Attended by Governor of Chihuahua State, CEO Cho of KEPCO

On March 4, 2014, Korea Electric Power Corporation (KEPCO) had the dedication ceremony of a 433MW gas-fired combined cycle power plant in Chihuahua, Mexico in its first power plant project in Latin America. KEPCO has built the Norte II gas-fired combined cycle power plant in a consortium with Samsung C&T from Korea and Techint from Mexico. The dedication ceremony was attended by some 120 officials and business executives, including KEPCO’s President Cho Hwan-eik, the governor of Chihuahua State, ranking officials at the Comision Federal de Electricidad (CFE) of Mexico, Korean ambassador in Mexico and executives at Korea Exim Bank.

The KEPCO-led consortium won the US$430 million project in August 2010 from the CFE, and constructed the natural gas-fired power plant in Chihuahua on BOO (build, own and operate) basis. As the largest shareholder, KEPCO will operate the power plant for 25 years. And the Mexican government will purchase 100% of the electricity produced at the new power plant. KEPCO owns a 56% stake in the power plant, followed by Samsung C&T with 34% and Techint with 10%. For the project, Samsung Engineering and Techint have carried out engineering, procurement and construction (EPC) works, while KESC, the 100% subsidiary of KEPCO, is responsible for operation and management of the plant. KEPCO expects to gain approximately US$210 million over the next 25 years from operating the power plant.

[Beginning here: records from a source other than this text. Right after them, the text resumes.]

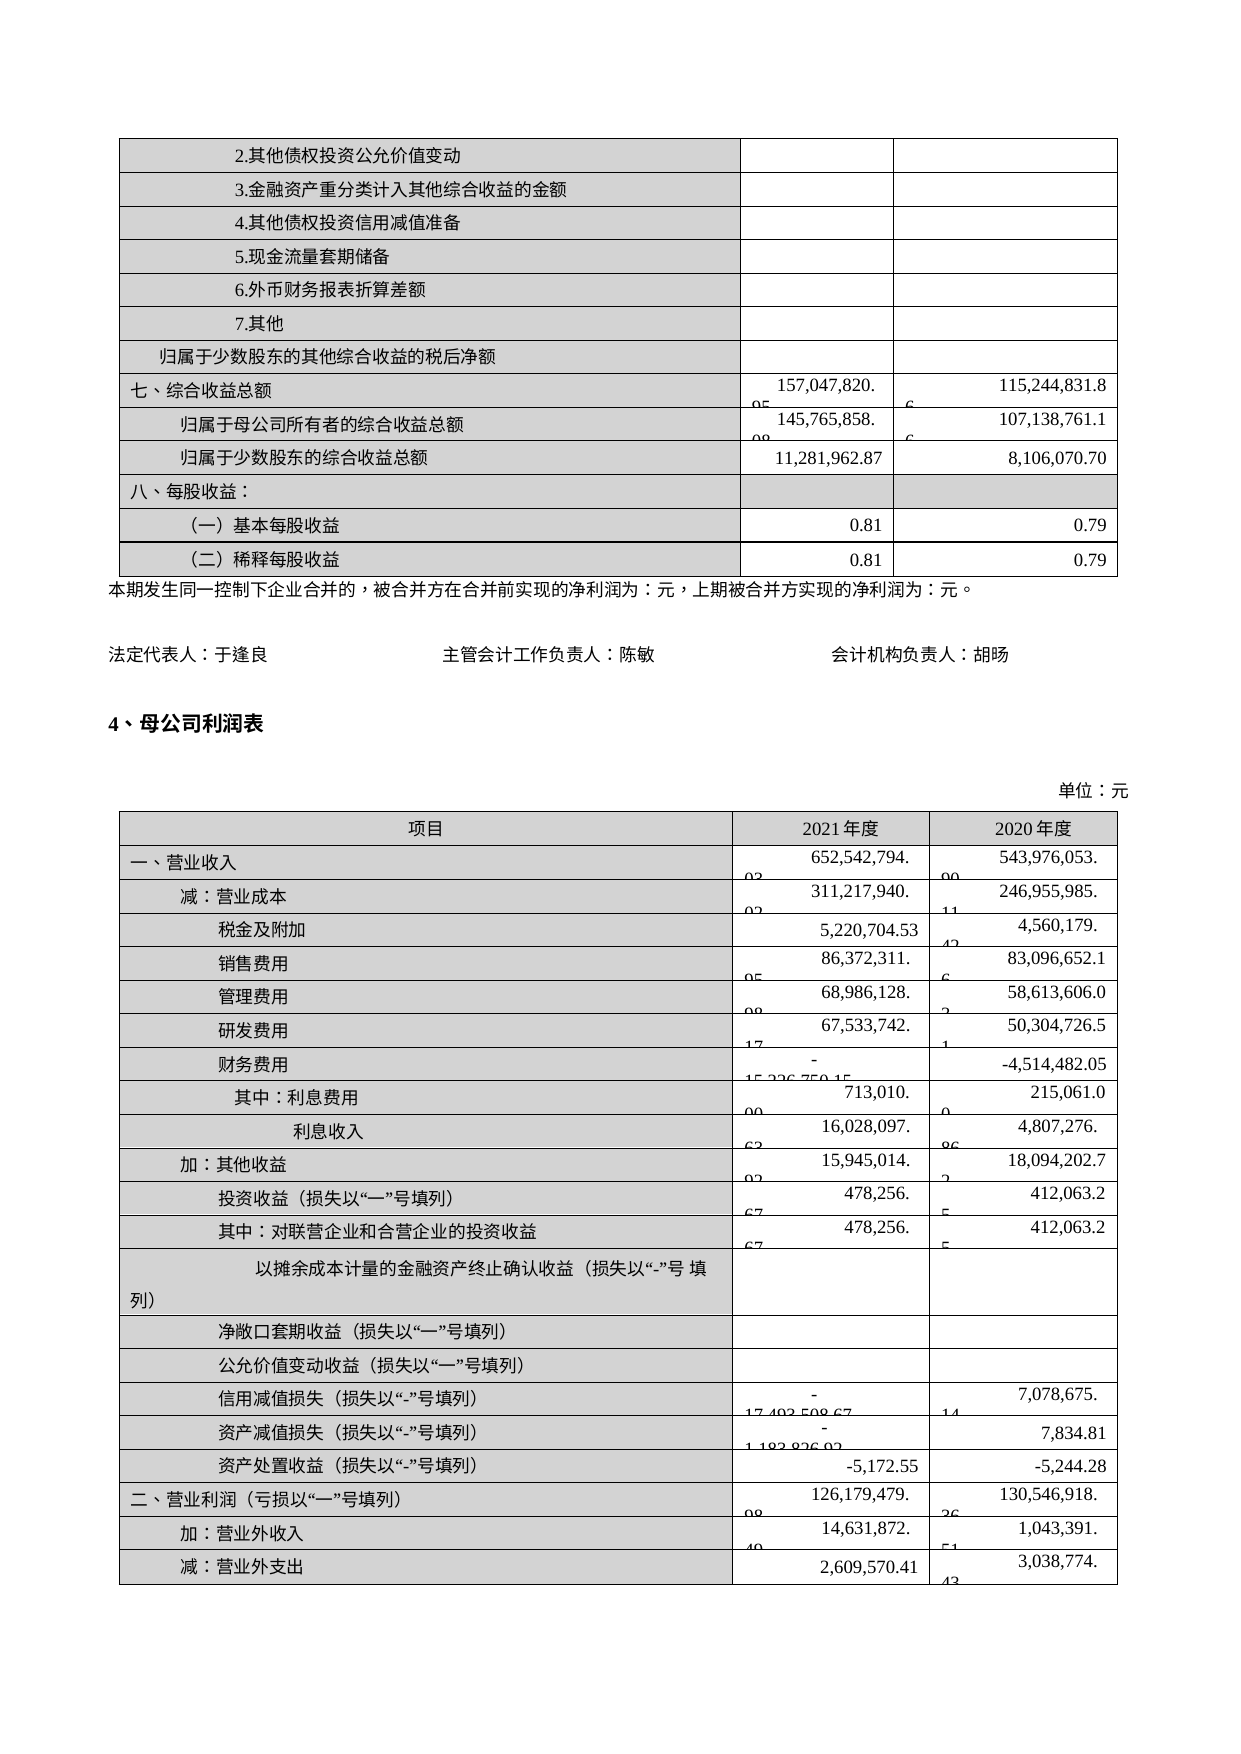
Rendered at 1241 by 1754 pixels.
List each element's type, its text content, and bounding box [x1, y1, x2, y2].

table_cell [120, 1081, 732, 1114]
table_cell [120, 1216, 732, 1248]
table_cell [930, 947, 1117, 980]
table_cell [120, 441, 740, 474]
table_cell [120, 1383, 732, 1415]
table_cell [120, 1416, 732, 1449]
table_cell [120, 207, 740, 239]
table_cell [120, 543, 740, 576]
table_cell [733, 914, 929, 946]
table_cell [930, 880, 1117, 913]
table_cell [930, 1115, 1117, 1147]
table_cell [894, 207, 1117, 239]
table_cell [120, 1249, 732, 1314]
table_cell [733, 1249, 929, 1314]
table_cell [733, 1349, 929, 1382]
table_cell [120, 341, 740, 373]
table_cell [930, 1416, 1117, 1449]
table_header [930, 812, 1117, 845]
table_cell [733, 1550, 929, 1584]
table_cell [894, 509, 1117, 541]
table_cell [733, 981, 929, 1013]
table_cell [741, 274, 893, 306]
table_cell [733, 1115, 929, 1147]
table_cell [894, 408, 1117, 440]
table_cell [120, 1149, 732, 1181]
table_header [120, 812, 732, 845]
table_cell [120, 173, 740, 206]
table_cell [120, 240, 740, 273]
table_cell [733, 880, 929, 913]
text 法定代表人：于逢良 主管会计工作负责人：陈敏 会计机构负责人：胡旸 [108, 643, 1129, 667]
subtitle 4、母公司利润表 [108, 709, 1129, 737]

In the bid in 2010, the consortium led by KEPCO beat rival consortiums from Spain and Japan, which had traditionally dominated the Mexican market, such as Iberdrola, Abengoa, Mitsubishi and Mitsui. Currently, the Korea’s state-run utility company is in talks with the Mexican government to win another gas-fired power plant project. With experiences in Mexico and advanced plant operating capabilities, KEPCO will actively participate in bids for power plant projects offered by the Mexican government in the future. As Mexican government did not announce any specific plans for nuclear power projects, the company will focus on winning orders for fossil fuel-fired power plants and renewable energy projects such as wind-power plants for some time. And, based on projects in that country, the company aims to enter other Latin American markets.

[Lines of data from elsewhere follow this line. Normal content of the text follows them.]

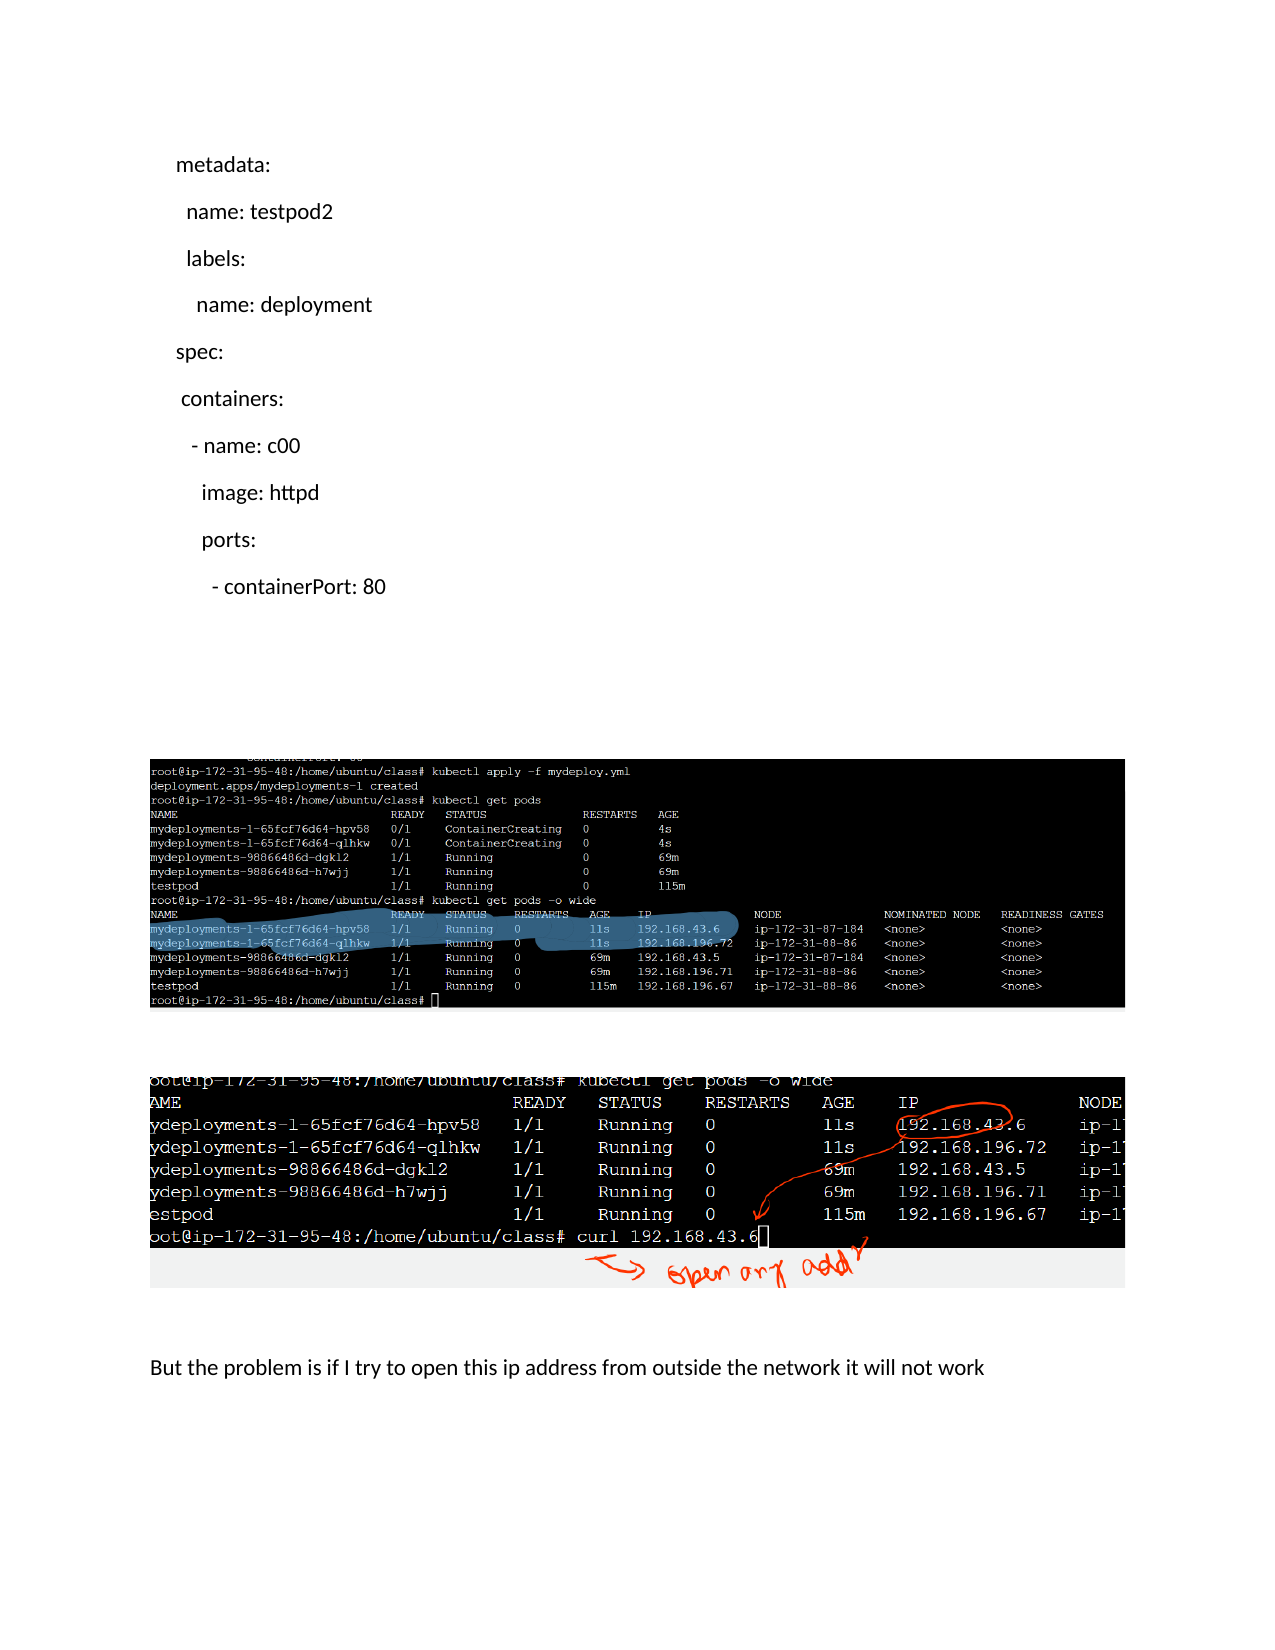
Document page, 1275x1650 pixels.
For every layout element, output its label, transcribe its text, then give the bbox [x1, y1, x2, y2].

text name: deployment [150, 291, 1125, 319]
text metadata: [150, 150, 1125, 178]
text But the problem is if I try to open this ip address from outside the network it will not work [150, 1353, 1125, 1381]
text name: testpod2 [150, 197, 1125, 225]
text ports: [150, 525, 1125, 553]
text image: httpd [150, 478, 1125, 506]
picture [150, 1077, 1125, 1288]
text - containerPort: 80 [150, 572, 1125, 600]
text spec: [150, 337, 1125, 366]
text labels: [150, 244, 1125, 272]
picture [150, 759, 1125, 1012]
text containers: [150, 384, 1125, 412]
text - name: c00 [150, 431, 1125, 459]
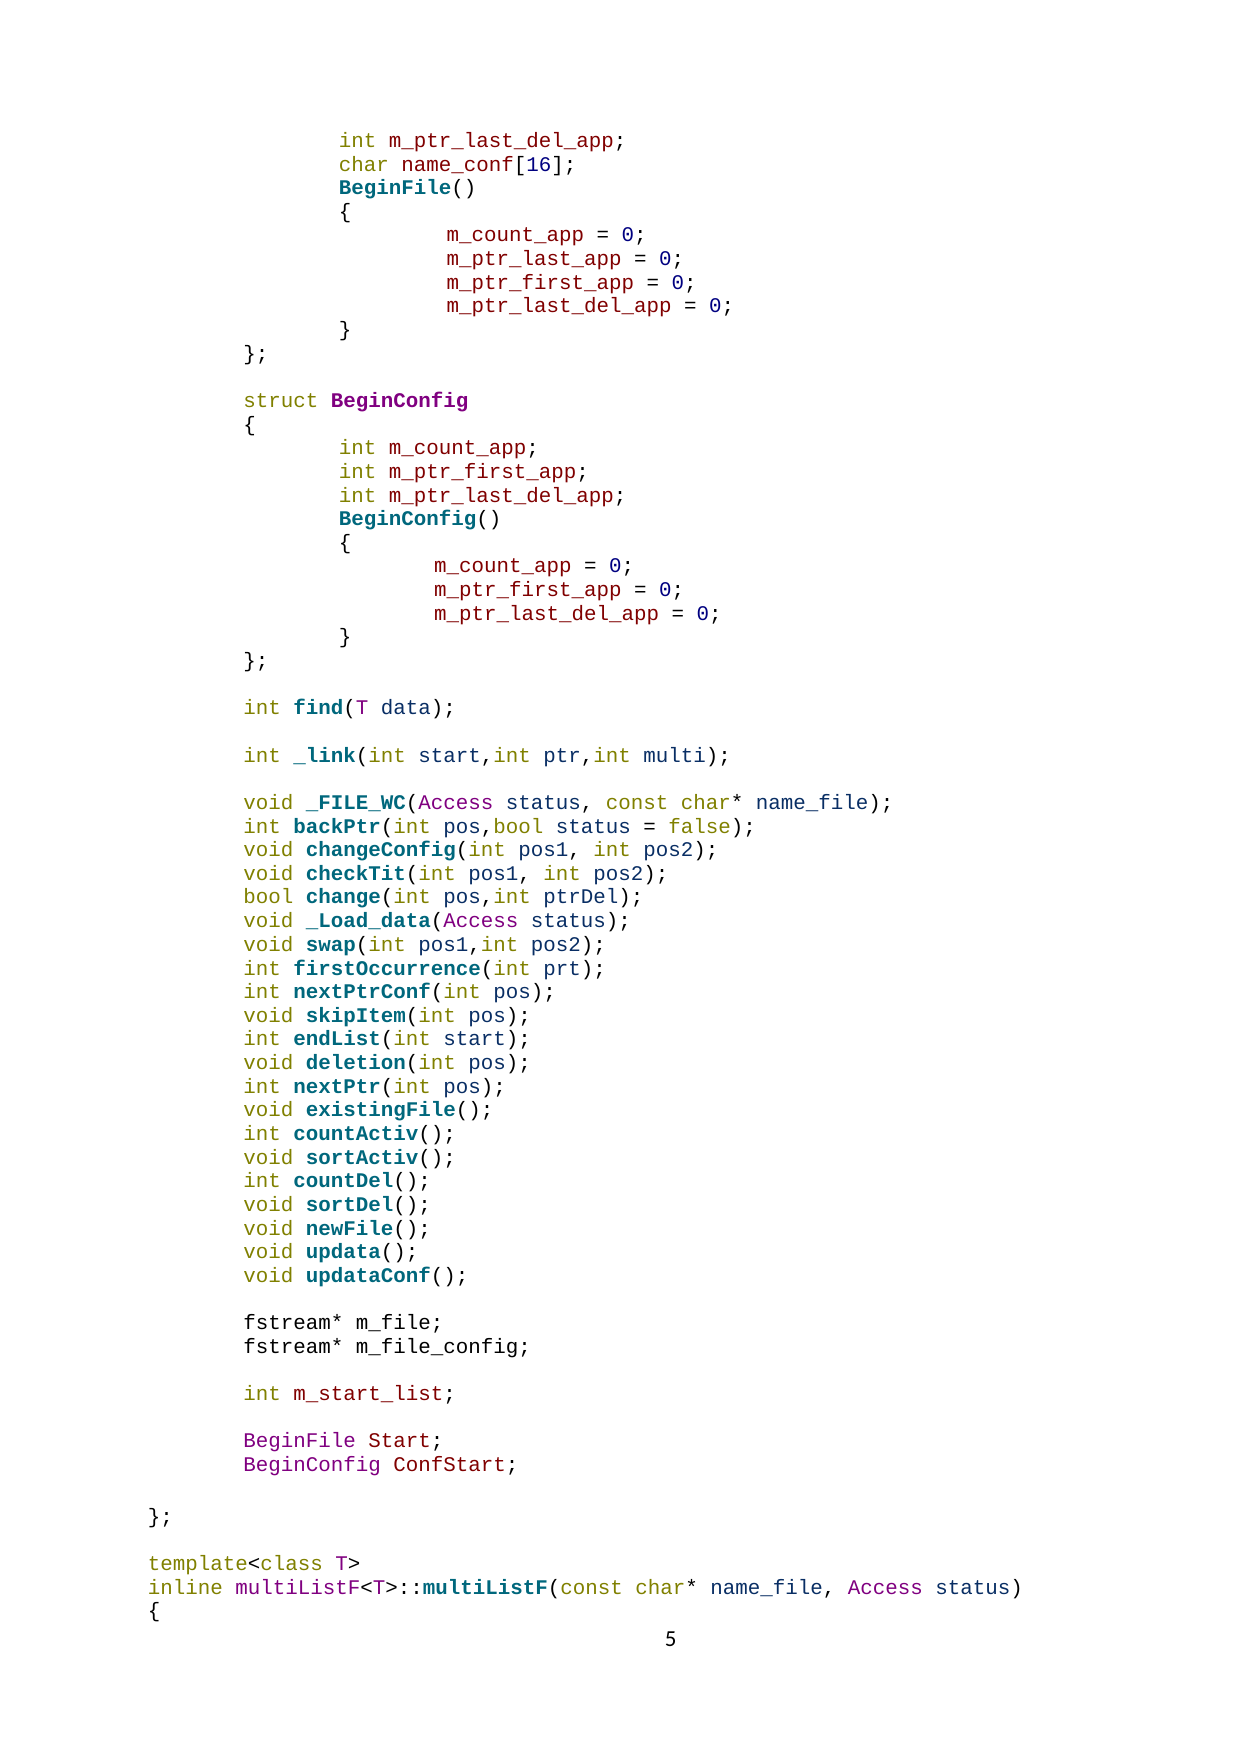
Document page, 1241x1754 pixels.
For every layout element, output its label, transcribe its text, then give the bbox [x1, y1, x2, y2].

In an effort to reduce its reliance on electric power generated by fossil fuel-fired power plants, the Mexican government is seeking to build additional nuclear power plants. Mexico is generating about 73% of its overall electric power through fossil fuel-fired power plants, and its government is considering two options to cut its heavy dependence on such plants; construction of 10 nuclear power plants by 2028 to supply 28% of its total power demand or construction of 8 nuclear plants by 2025 to supply 12% of the power demand. The country currently runs two nuclear power plants which generated 3.4% of its total energy demand in 2012.

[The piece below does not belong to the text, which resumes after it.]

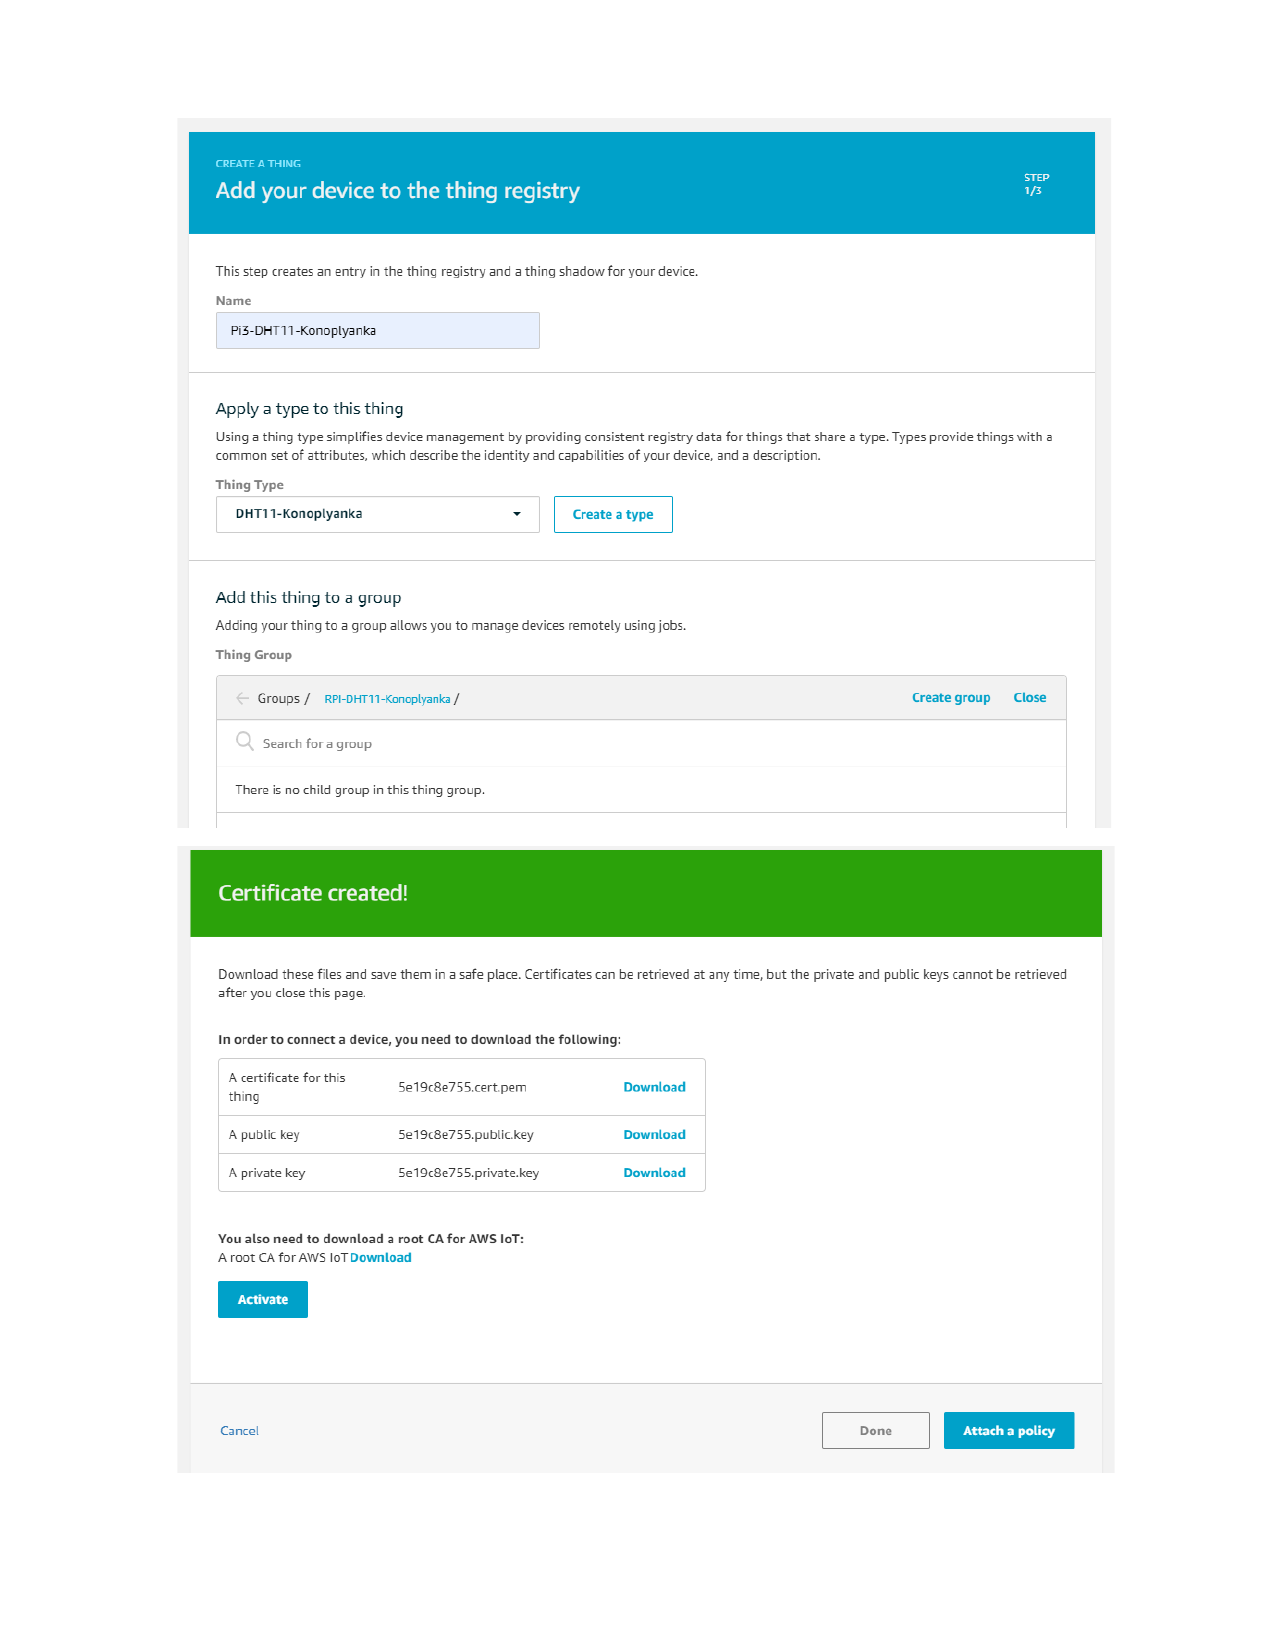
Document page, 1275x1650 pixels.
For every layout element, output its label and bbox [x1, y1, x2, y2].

The electric power industry in Mexico has great potential for growth. In line with industrial development and economic growth, demand for electric power is expected to grow by 3.3% annually through 2017. In 2012, demand for electricity in the country was 260.5 billion kWh, and it is anticipated to increase to 282TWh by 2017. The electric power market had been virtually monopolized by government organizations, CFE and Luzy Fuerza del Centro (LFC), until October 2009 when LFC was merged by CFE. But as the Mexican government restrictively allowed private companies to take part in electric power market in 1992, independent power producers (IPPs) began to increase. As of the end of 2012, total capacity of power plants in the country reached 53,114MW, and IPPs are operating 27 power plants with total power generation capacity of 12,418MW as of October 2013. Of total electric power capacity, thermal power accounts for 72.6% with 38,550MW and hydroelectric power represents 21.7% 11,544MW. For two decades, CFE has been operating 2 nuclear power plants, Laguna Verde #1 and #2 with capacity of 1,364MW, and it improved their capacity and performance by replacing turbines and generators in early 2013. As for consumption of electric power, business companies, manufacturers and households consume 37%, 22% and 25%, respectively.

KEPCO’s overseas business started off in 1995 with restoration/operation project for Malaya power plant and construction/operation project for Ilijan gas complex thermal power plant in 1997 in the Philippines. It also successfully built power plants in Cebu and Illijan in that country. Since then, KEPCO has expanded its business to China, the United Arab Emirates (UAE), Saudi Arabia and Mexico. In China, KEPCO took part in coal-fired generation business in Shanxi Province in alliance with Shanxi International Energy Group. In the Middle East, KEPCO won the bid to build and operate gas combined-cycle power plant in Al-Katrana (373MW) and IPP3 diesel power plant (573MW) in Jordan, heavy oil thermal power plant in Rabigh, Saudi Arabia (1,204MW), S3 gas combined-cycle power plant in Shuweihat, the UAE (1,600MW). As of 2013, Korea operated 23 nuclear power plants with capacity of 20,716MW, and five more plants are under construction. KEPCO’s world-class operational capability is demonstrated by achieving 0.4 interruption/unit/year and 90.7% in throughput as of 2012, as well as its competitive edge in nuclear power plant construction technologies.